When fine-tuning the pre-trained network, we used the adaptive moment estimation (Adam) optimizer, which combines the advantages of the adaptive gradient algorithm (AdaGrad) and root mean square propagation (RMSProp) techniques. The Adam optimizer (\({\beta }_{1}=0.9\) and \({\beta }_{2}=0.999\)) was used with an initial learning rate of 1e−4 for fine-tuning the five DCNNs. To ensure that the DCNN models avoid overfitting and generalize well, we used L2 regularization (weight decay) to penalize large weights. The hyper-parameter for controlling the amount of the regularization was set to 0.0005 for all DCNN models. Furthermore, we adopted an early stopping strategy to monitor the validation loss. The “patience,” i.e., the number of epochs that the model waits for to observe loss reduction in the validation set before stopping the training, was set to 20. The mini-batch sizes were set to 32 for Xception and Inception-v3, 16 for ResNet-101 and Inception-ResNet-v2, and 8 for DenseNet-201. These sizes were determined based on the maximum capacity of the GPU. The best DCNN models were selected based on the best AUCs obtained on the validation set.
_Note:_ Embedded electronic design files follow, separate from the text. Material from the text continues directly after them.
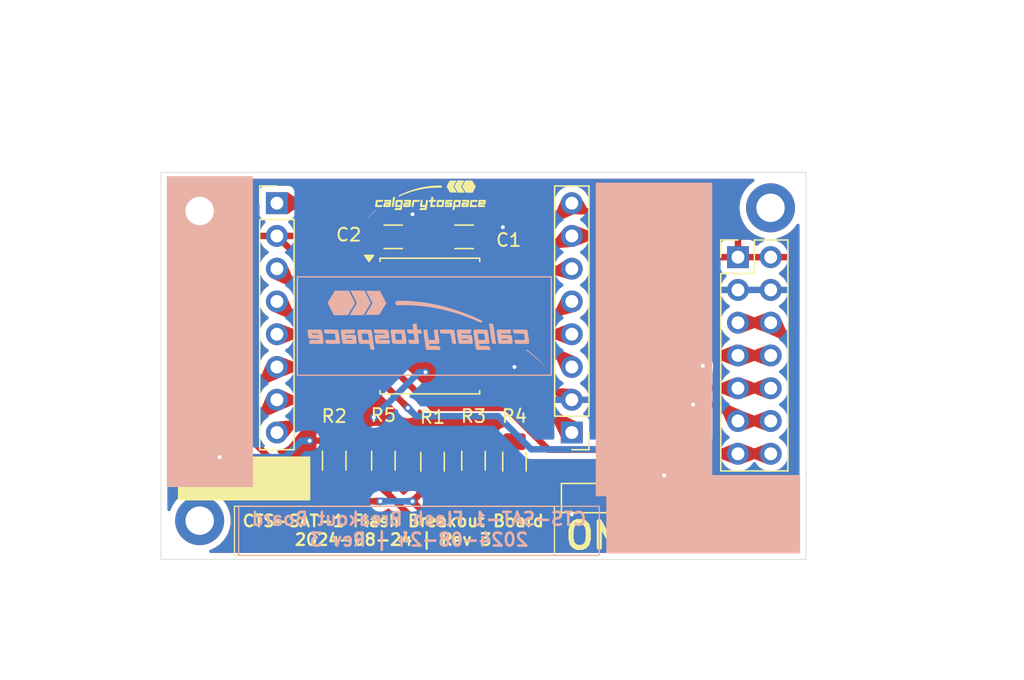
<source format=kicad_pcb>
(kicad_pcb
	(version 20240108)
	(generator "pcbnew")
	(generator_version "8.0")
	(general
		(thickness 1.6)
		(legacy_teardrops no)
	)
	(paper "USLetter")
	(title_block
		(date "2024-08-24")
		(rev "Rev 3")
	)
	(layers
		(0 "F.Cu" signal)
		(31 "B.Cu" signal)
		(32 "B.Adhes" user "B.Adhesive")
		(33 "F.Adhes" user "F.Adhesive")
		(34 "B.Paste" user)
		(35 "F.Paste" user)
		(36 "B.SilkS" user "B.Silkscreen")
		(37 "F.SilkS" user "F.Silkscreen")
		(38 "B.Mask" user)
		(39 "F.Mask" user)
		(40 "Dwgs.User" user "User.Drawings")
		(41 "Cmts.User" user "User.Comments")
		(42 "Eco1.User" user "User.Eco1")
		(43 "Eco2.User" user "User.Eco2")
		(44 "Edge.Cuts" user)
		(45 "Margin" user)
		(46 "B.CrtYd" user "B.Courtyard")
		(47 "F.CrtYd" user "F.Courtyard")
		(48 "B.Fab" user)
		(49 "F.Fab" user)
		(50 "User.1" user)
		(51 "User.2" user)
		(52 "User.3" user)
		(53 "User.4" user)
		(54 "User.5" user)
		(55 "User.6" user)
		(56 "User.7" user)
		(57 "User.8" user)
		(58 "User.9" user)
	)
	(setup
		(stackup
			(layer "F.SilkS"
				(type "Top Silk Screen")
			)
			(layer "F.Paste"
				(type "Top Solder Paste")
			)
			(layer "F.Mask"
				(type "Top Solder Mask")
				(thickness 0.01)
			)
			(layer "F.Cu"
				(type "copper")
				(thickness 0.035)
			)
			(layer "dielectric 1"
				(type "core")
				(thickness 1.51)
				(material "FR4")
				(epsilon_r 4.5)
				(loss_tangent 0.02)
			)
			(layer "B.Cu"
				(type "copper")
				(thickness 0.035)
			)
			(layer "B.Mask"
				(type "Bottom Solder Mask")
				(thickness 0.01)
			)
			(layer "B.Paste"
				(type "Bottom Solder Paste")
			)
			(layer "B.SilkS"
				(type "Bottom Silk Screen")
			)
			(copper_finish "None")
			(dielectric_constraints no)
		)
		(pad_to_mask_clearance 0)
		(allow_soldermask_bridges_in_footprints no)
		(pcbplotparams
			(layerselection 0x00010fc_ffffffff)
			(plot_on_all_layers_selection 0x0000000_00000000)
			(disableapertmacros no)
			(usegerberextensions no)
			(usegerberattributes yes)
			(usegerberadvancedattributes yes)
			(creategerberjobfile yes)
			(dashed_line_dash_ratio 12.000000)
			(dashed_line_gap_ratio 3.000000)
			(svgprecision 4)
			(plotframeref no)
			(viasonmask no)
			(mode 1)
			(useauxorigin no)
			(hpglpennumber 1)
			(hpglpenspeed 20)
			(hpglpendiameter 15.000000)
			(pdf_front_fp_property_popups yes)
			(pdf_back_fp_property_popups yes)
			(dxfpolygonmode yes)
			(dxfimperialunits yes)
			(dxfusepcbnewfont yes)
			(psnegative no)
			(psa4output no)
			(plotreference yes)
			(plotvalue yes)
			(plotfptext yes)
			(plotinvisibletext no)
			(sketchpadsonfab no)
			(subtractmaskfromsilk no)
			(outputformat 1)
			(mirror no)
			(drillshape 1)
			(scaleselection 1)
			(outputdirectory "")
		)
	)
	(net 0 "")
	(net 1 "GND")
	(net 2 "+3V3")
	(net 3 "SPI_NCS_FLASH1")
	(net 4 "SPI_MISO")
	(net 5 "SPI_CLK")
	(net 6 "SPI_MOSI")
	(net 7 "Net-(D1-A)")
	(net 8 "Net-(D2-A)")
	(net 9 "Net-(D3-A)")
	(net 10 "Net-(J2-Pin_1)")
	(net 11 "Net-(J2-Pin_6)")
	(net 12 "Net-(J3-Pin_3)")
	(net 13 "Net-(J3-Pin_1)")
	(net 14 "Net-(J2-Pin_5)")
	(net 15 "Net-(J2-Pin_4)")
	(net 16 "Net-(J2-Pin_3)")
	(net 17 "Net-(J3-Pin_5)")
	(net 18 "Net-(J3-Pin_4)")
	(net 19 "unconnected-(H1-Pad1)")
	(net 20 "unconnected-(H2-Pad1)")
	(net 21 "unconnected-(H3-Pad1)")
	(net 22 "SPI_NCS_FLASH2")
	(footprint "Resistor_SMD:R_1206_3216Metric_Pad1.30x1.75mm_HandSolder" (layer "F.Cu") (at 152.4 92.43 -90))
	(footprint "LOGO" (layer "F.Cu") (at 145.5 72))
	(footprint "Resistor_SMD:R_1206_3216Metric_Pad1.30x1.75mm_HandSolder" (layer "F.Cu") (at 149.225 92.355 -90))
	(footprint "MountingHole:MountingHole_2.2mm_M2_DIN965_Pad" (layer "F.Cu") (at 172.25 72.75))
	(footprint "LED_SMD:LED_1206_3216Metric_Pad1.42x1.75mm_HandSolder" (layer "F.Cu") (at 158.5 95.25))
	(footprint "MountingHole:MountingHole_2.2mm_M2_DIN965_Pad" (layer "F.Cu") (at 128 97))
	(footprint "Resistor_SMD:R_1206_3216Metric_Pad1.30x1.75mm_HandSolder" (layer "F.Cu") (at 138.43 92.355 90))
	(footprint "Connector_PinHeader_2.54mm:PinHeader_1x08_P2.54mm_Vertical" (layer "F.Cu") (at 133.985 72.39))
	(footprint "Package_SO:SOIC-16W_7.5x10.3mm_P1.27mm" (layer "F.Cu") (at 145.845 81.915))
	(footprint "LED_SMD:LED_1206_3216Metric_Pad1.42x1.75mm_HandSolder" (layer "F.Cu") (at 171.5 95.25))
	(footprint "Capacitor_SMD:C_1206_3216Metric_Pad1.33x1.80mm_HandSolder" (layer "F.Cu") (at 148.5 75 180))
	(footprint "Resistor_SMD:R_1206_3216Metric_Pad1.30x1.75mm_HandSolder" (layer "F.Cu") (at 146.05 92.43 -90))
	(footprint "Connector_PinHeader_2.54mm:PinHeader_1x08_P2.54mm_Vertical" (layer "F.Cu") (at 156.845 90.17 180))
	(footprint "Connector_PinHeader_2.54mm:PinHeader_2x07_P2.54mm_Vertical" (layer "F.Cu") (at 169.725 76.576))
	(footprint "Capacitor_SMD:C_1206_3216Metric_Pad1.33x1.80mm_HandSolder" (layer "F.Cu") (at 143 75 180))
	(footprint "LED_SMD:LED_1206_3216Metric_Pad1.42x1.75mm_HandSolder" (layer "F.Cu") (at 165 95.25))
	(footprint "MountingHole:MountingHole_2.2mm_M2_DIN965_Pad" (layer "F.Cu") (at 128 73))
	(footprint "Resistor_SMD:R_1206_3216Metric_Pad1.30x1.75mm_HandSolder"
		(layer "F.Cu")
		(uuid "d623ef92-862f-4a68-8dde-e3ebe01e6ac8")
		(at 142.24 92.355 -90)
		(descr "Resistor SMD 1206 (3216 Metric), square (rectangular) end terminal, IPC_7351 nominal with elongated pad for handsoldering. (Body size source: IPC-SM-782 page 72, https://www.pcb-3d.com/wordpress/wp-content/uploads/ipc-sm-782a_amendment_1_and_2.pdf), generated with kicad-footprint-generator")
		(tags "resistor handsolder")
		(property "Reference" "R5"
			(at -3.53 0 0)
			(layer "F.SilkS")
			(uuid "46d54f53-99db-4091-a9bf-a6fddda1474f")
			(effects
				(font
					(size 1 1)
					(thickness 0.15)
				)
			)
		)
		(property "Value" "5k"
			(at 0 1.82 90)
			(layer "F.Fab")
			(uuid "5465e30b-6ea6-4d15-92a8-2ef47762729b")
			(effects
				(font
					(size 1 1)
					(thickness 0.15)
				)
			)
		)
		(property "Footprint" "Resistor_SMD:R_1206_3216Metric_Pad1.30x1.75mm_HandSolder"
			(at 0 0 -90)
			(unlocked yes)
			(layer "F.Fab")
			(hide yes)
			(uuid "72359d9d-1c35-44f6-9d65-4a0de4eec09b")
			(effects
				(font
					(size 1.27 1.27)
					(thickness 0.15)
				)
			)
		)
		(property "Datasheet" ""
			(at 0 0 -90)
			(unlocked yes)
			(layer "F.Fab")
			(hide yes)
			(uuid "14b6a310-6c0b-4bdb-82ad-2e2bceb4fe56")
			(effects
				(font
					(size 1.27 1.27)
					(thickness 0.15)
				)
			)
		)
		(property "Description" "Resistor"
			(at 0 0 -90)
			(unlocked yes)
			(layer "F.Fab")
			(hide yes)
			(uuid "1474611c-67cd-4127-9a8e-359a584a012e")
			(effects
				(font
					(size 1.27 1.27)
					(thickness 0.15)
				)
			)
		)
		(property ki_fp_filters "R_*")
		(path "/650dd825-0d1f-4801-a8d1-bac9fd2e31e5")
		(sheetname "Root")
		(sheetfile "CTS-Flash-Memory-Breakout.kicad_sch")
		(attr smd)
		(fp_line
			(start -0.727064 0.91)
			(end 0.727064 0.91)
			(stroke
				(width 0.12)
				(type solid)
			)
			(layer "F.SilkS")
			(uuid "723c5808-4e0d-484c-9c65-cd6974354aa1")
		)
		(fp_line
			(start -0.727064 -0.91)
			(end 0.727064 -0.91)
			(stroke
				(width 0.12)
				(type solid)
			)
			(layer "F.SilkS")
			(uuid "95905c4c-18ef-4a65-989f-873ad9dbc5c5")
		)
		(fp_line
			(start -2.45 1.12)
			(end -2.45 -1.12)
			(stroke
				(width 0.05)
				(type solid)
			)
			(layer "F.CrtYd")
			(uuid "286eacef-12d0-445c-bc83-a884fe55baf1")
		)
		(fp_line
			(start 2.45 1.12)
			(end -2.45 1.12)
			(stroke
				(width 0.05)
				(type solid)
			)
			(layer "F.CrtYd")
			(uuid "79180fda-5e6e-4fa3-927b-f865dbc6c0cc")
		)
		(fp_line
			(start -2.45 -1.12)
			(end 2.45 -1.12)
			(stroke
				(width 0.05)
				(type solid)
			)
			(layer "F.CrtYd")
			(uuid "82e87543-4ace-422e-8189-d01490e73194")
		)
		(fp_line
			(start 2.45 -1.12)
			(end 2.45 1.12)
			(stroke
				(width 0.05)
				(type solid)
			)
			(layer "F.CrtYd")
			(uuid "d06454b0-3944-4ff9-a86c-2378d6584425")
		)
		(fp_line
			(start -1.6 0.8)
			(end -1.6 -0.8)
			(stroke
				(width 0.1)
				(type solid)
			)
			(layer "F.Fab")
			(uuid "97f8fcf1-8bbd-4a58-817e-b049cc5be59f")
		)
		(fp_line
			(start 1.6 0.8)
			(end -1.6 0.8)
			(stroke
				(width 0.1)
				(type solid)
			)
			(layer "F.Fab")
			(uuid "e354687b-3d3a-4b1d-8df2-1bed671c3a0b")
		)
		(fp_line
			(start -1.6 -0.8)
			(end 1.6 -0.8)
			(stroke
				(width 0.1)
				(type solid)
			)
			(layer "F.Fab")
			(uuid "9f26122b-b9c4-4eda-a101-62bc813363a8")
		)
		(fp_line
			(start 1.6 -0.8)
			(end 1.6 0.8)
			(stroke
				(width 0.1)
				(type solid)
			)
			(layer "F.Fab")
			(uuid "0c6dc7ca-1f40-4e58-b429-b5f098b8ee56")
		)
		(fp_text user "${REFERENCE}"
			(at 0 0 90)
			(layer "F.Fab")
			(uuid "4dca4fb1-07eb-460e-a862-c2167d0beba9")
			(effects
				(font
					(size 0.8 0.8)
					(thickness 0.12)
				)
			)
		)
		(pad "1" smd roundrect
			(at -1.55 0 270)
			(size 1.3 1.75)
			(layers "F.Cu" "F.Paste" "F.Mask")
			(roundrect_rratio 0.192308)
			(net 2 "+3V3")
			(pintype "passive")
			(teardrops
				(best_length_ratio 0.5)
				(max_length 1)
				(best_width_ratio 1)
				(max_width 2)
				(curve_points 0)
				(filter_ratio 0.9)
				(enabled yes)
				(allow_two_segments yes)
		
... [343098 chars truncated]
</source>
Interpretation of DCNN models via Grad-CAM

To understand the basis of classification decisions made by the five DCNN models, we employed the Grad-CAM technique14. Grad-CAM utilizes the gradient of the convolutional-feature-based classification score determined by the network to identify the most critical areas of the image for classification. Areas with large gradients are the ones where the final score depends most on the data. The Grad-CAM visualized the image results via heatmaps.

Ensemble DCNN model

Several strategies exist for combining outputs from different models22. For example, the feature vectors from different models can be concatenated and a single classifier can be trained using the resulting higher-dimensional input. Another approach involves computing the average of the model outputs; this strategy was used herein to train the five DCNN models separately and average their predictions for testing.

Data and statistical analysis

Histopathologic results obtained via SVAB or excisional biopsy served as reference standards for the imaging findings. Ductal carcinoma in situ (DCIS) and invasive carcinoma were classified as malignant. All other final histopathologic results, including high-risk lesions, were classified as benign. To evaluate the discriminative power of the DCNN models, the following quantitative measures were calculated: overall classification accuracy (ACC), sensitivity (SENS), specificity (SPEC), PPV, NPV, and AUC. The best cut-off point for each DCNN model to differentiate between malignant and benign microcalcification was set based on the maximal Youden index (sensitivity + specificity − 1)23.

The GEE method was used for comparing the diagnostic performances of the individual DCNN models, as well as the ensemble model, in terms of accuracy, sensitivity, specificity, PPV, and NPV24. We applied the non-parametric DeLong test of differences to the six AUCs25. The statistical analysis was performed using SAS software (version 9.4; SAS Institute, Cary, NC). A p < 0.05 value was considered to indicate a statistically significant difference.